Saibaba has been in custody for over seven years since his arrest in May 2014. A trial court had found him guilty and sentenced him to life imprisonment in 2017.

On Friday, the High Court set aside the lower court judgment and ordered the release of Saibaba and other accused persons. The High Court had found that sanction for Saibaba’s prosecution was non-existent at the time the court took cognisance of the case and even while charges were framed against him. In the case of the others, the High Court had concluded that their sanction was invalid for “non-application of mind” by the competent authority.

But the relief from the High Court proved short-lived for the disabled man. Maharashtra had rushed to the Supreme Court within hours of the High Court order on Friday. Even the case records in Marathi were translated to English overnight.

On Saturday, the Bench found, after giving “anxious thoughts” about the facts and circumstances, that the case was a “fit” one to suspend the High Court’s order of discharge.
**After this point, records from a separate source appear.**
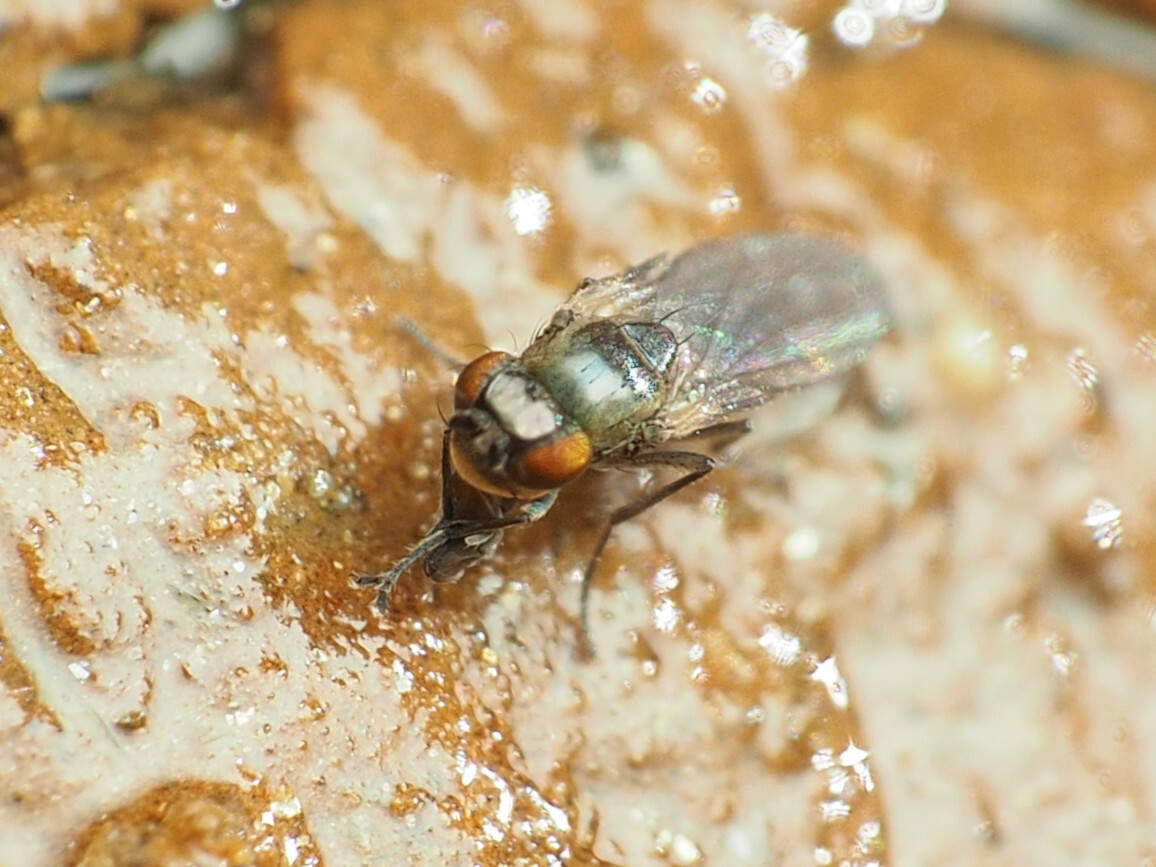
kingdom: Animalia
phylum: Arthropoda
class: Insecta
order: Diptera
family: Ephydridae
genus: Scatella
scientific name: Scatella favillacea
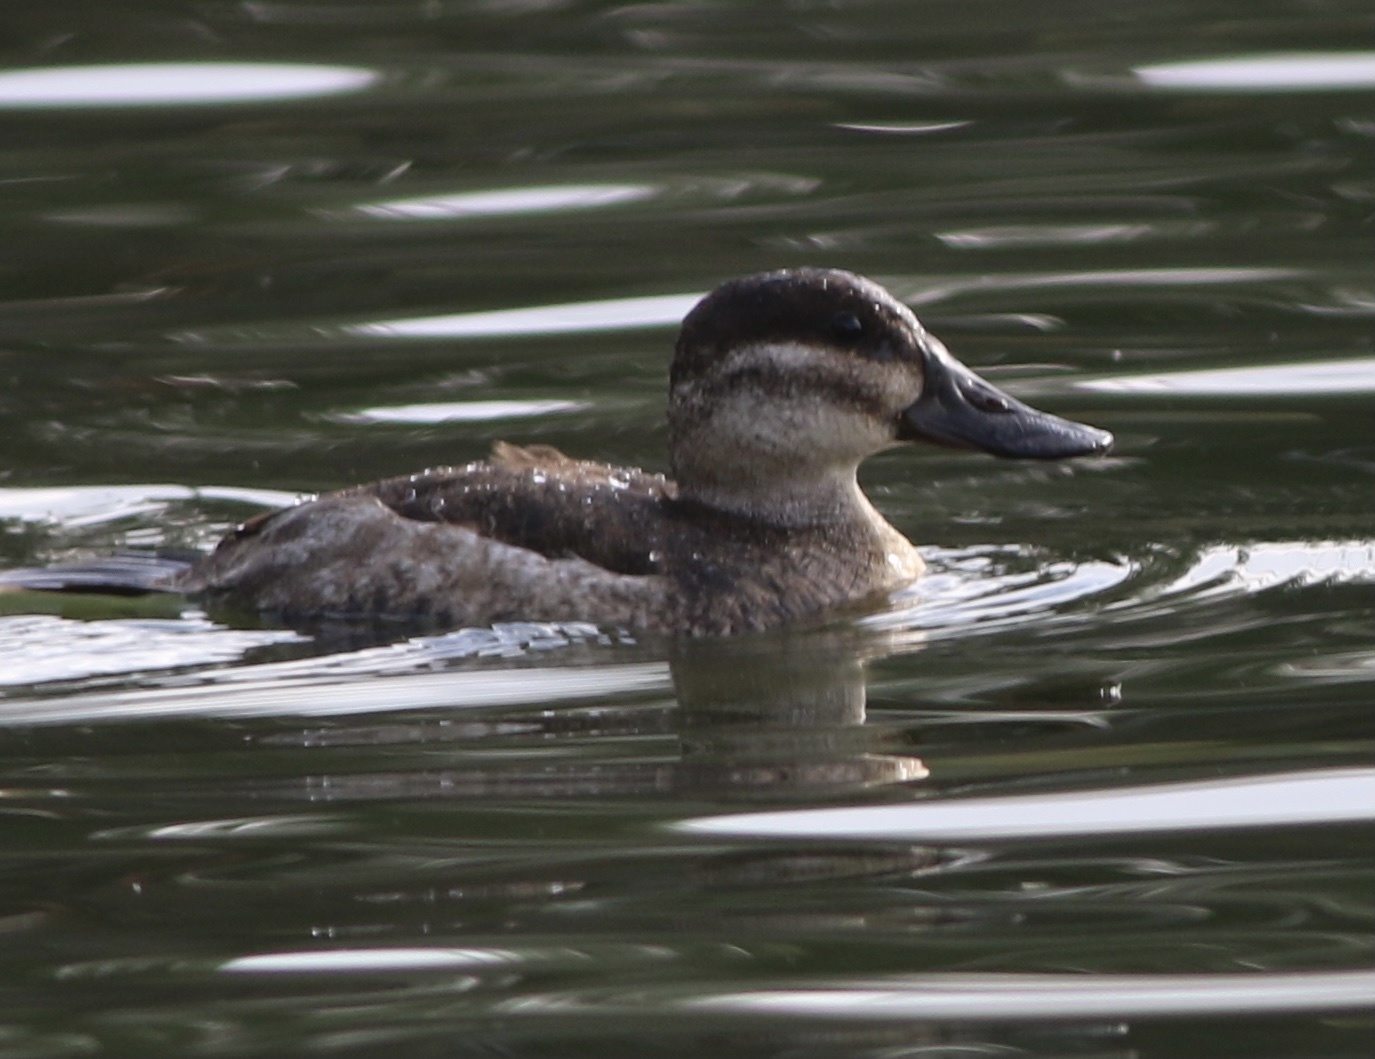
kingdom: Animalia
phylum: Chordata
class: Aves
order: Anseriformes
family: Anatidae
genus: Oxyura
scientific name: Oxyura jamaicensis
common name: Ruddy duck
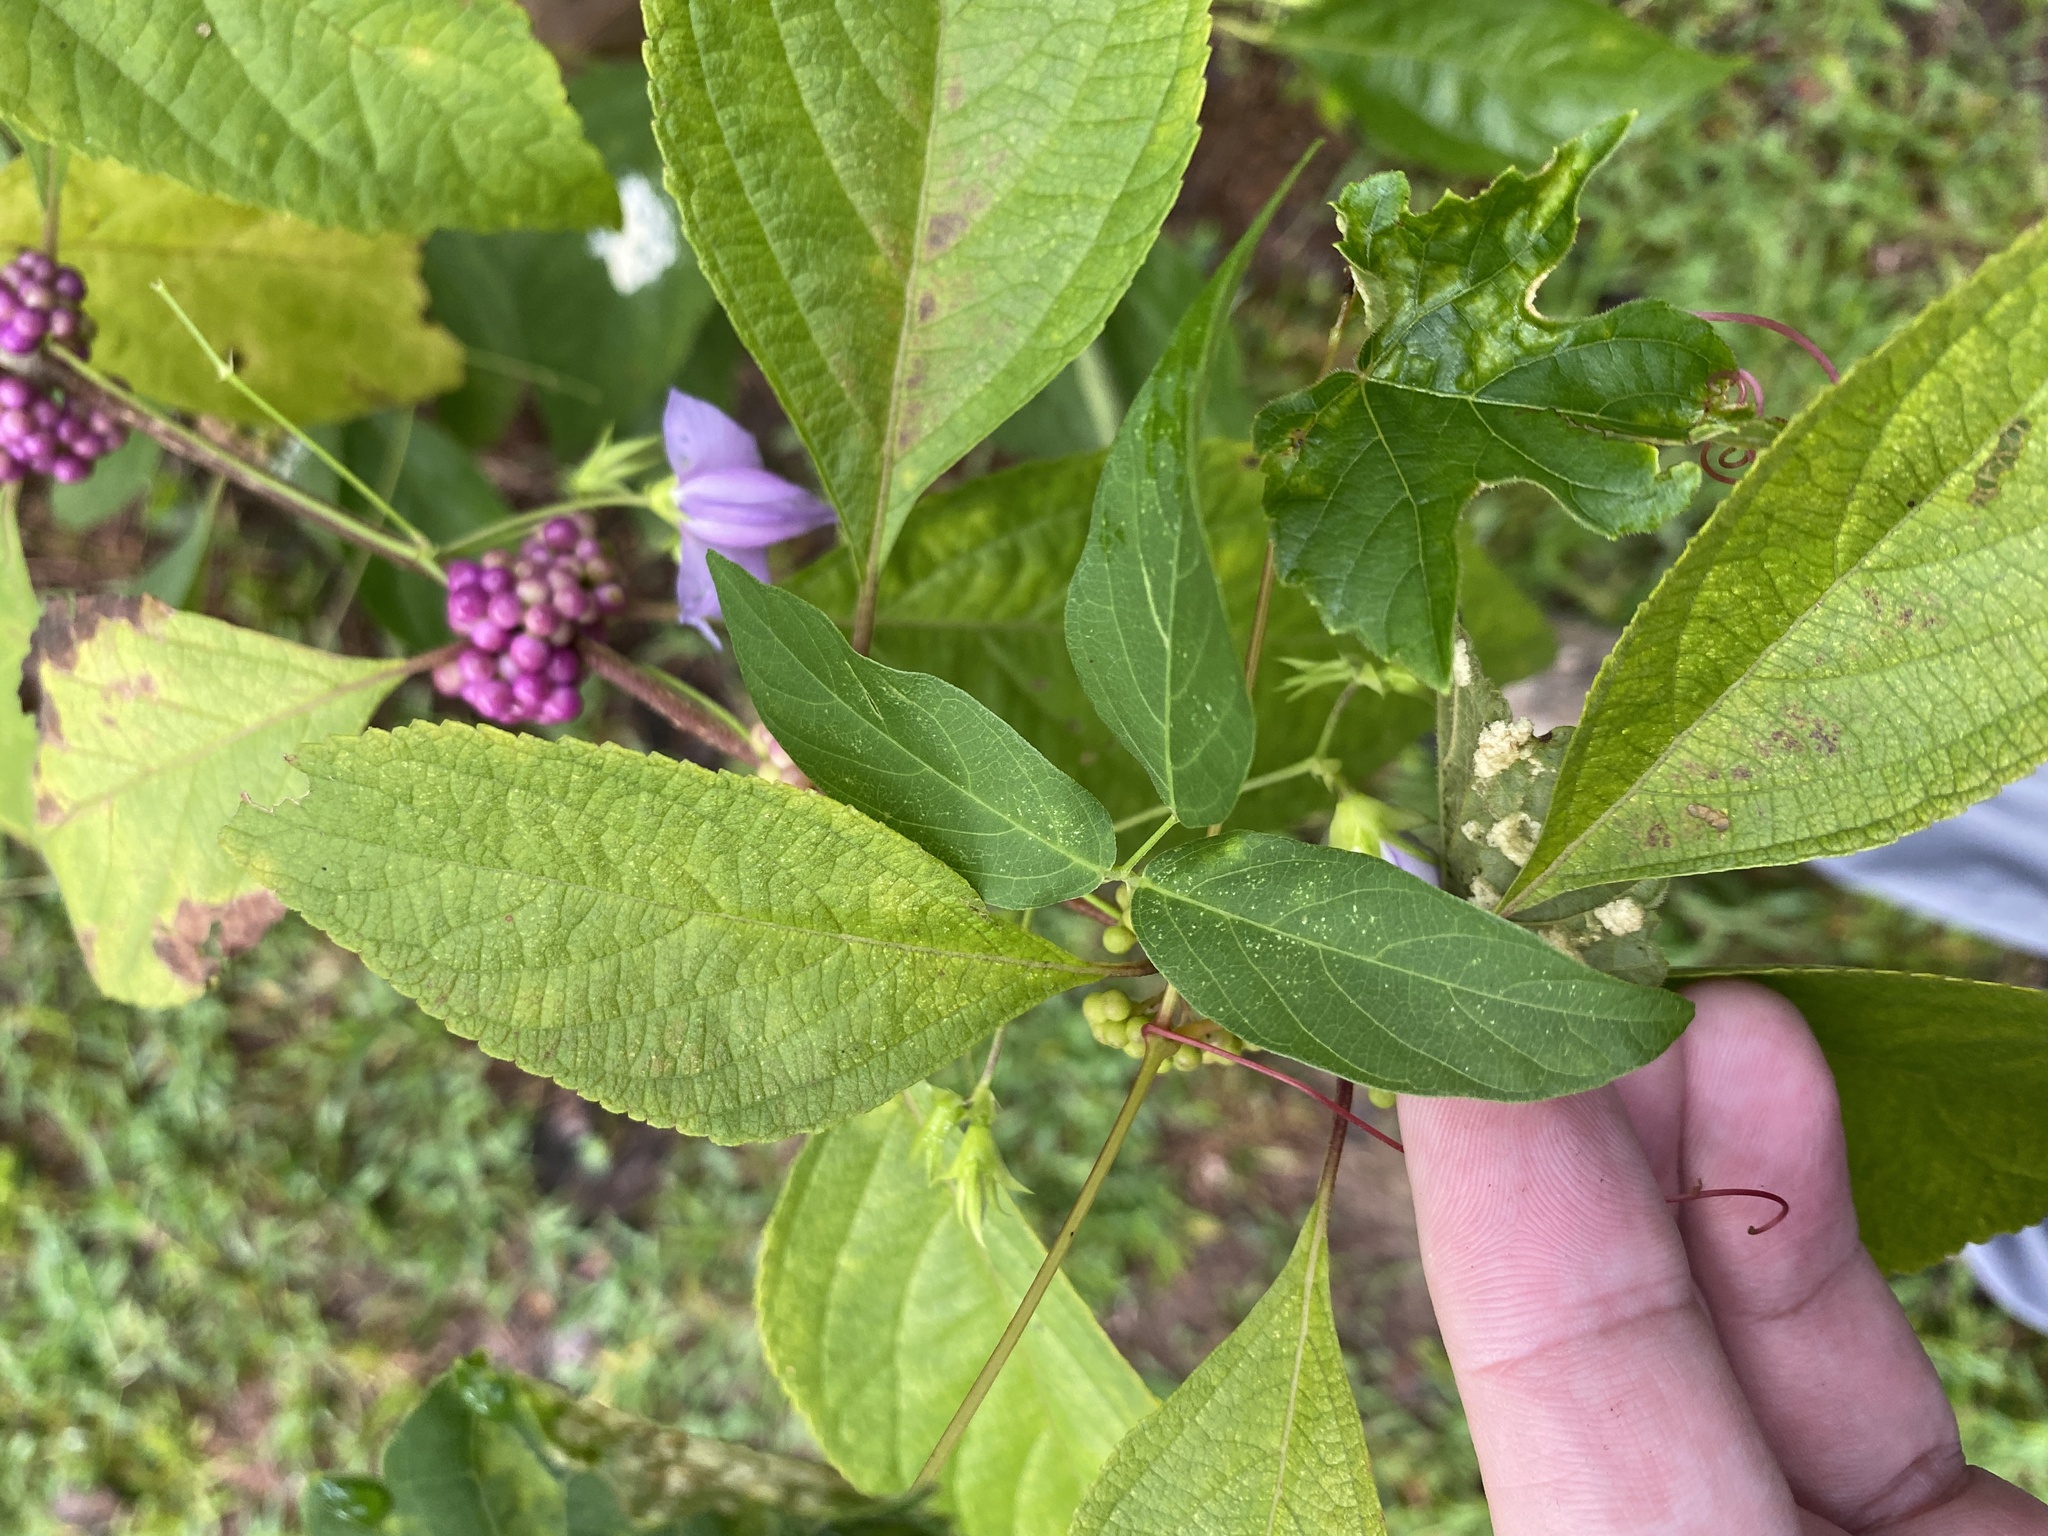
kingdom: Plantae
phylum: Tracheophyta
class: Magnoliopsida
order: Fabales
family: Fabaceae
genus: Centrosema
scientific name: Centrosema virginianum
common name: Butterfly-pea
Mehta argued that the offences against Saibaba and others ordered to be released were serious and grave. They affected the sovereignty and integrity of India. They wanted to “overthrow the parliamentary form of democracy and had held meetings with naxal commanders”. He invoked Section 465 of the Code of Criminal Procedure (CrPC) to argue that an appellate court cannot reverse the trial court’s judgment merely on the basis of an irregularity. The trial court had appreciated the evidence against them before convicting them whereas the High Court had not even gone into the merits of the case before discharging them for lack of or invalid sanction, Mehta argued.

The court issued notice to Saibaba and his fellow accused on Maharashtra’s appeal. It did not foreclose Saibaba’s chances of seeking bail under Section 437A of the CrPC.

The apex court listed the State’s appeal for final disposal on December 8.

In March 2017, a sessions court in Maharashtra’s Gadchiroli district convicted Saibaba and other people, including a journalist and a Jawaharlal Nehru University (JNU) student, for alleged Maoist links and for indulging in activities amounting to waging war against the country. The court had held Saibaba and the others guilty under various provisions of the stringent Unlawful Activities (Prevention) Act (UAPA) and the Indian Penal Code (IPC).

Saibaba, 52, who is wheelchair-bound due to a physical disability, is currently lodged in the Nagpur central prison. He was arrested in February 2014.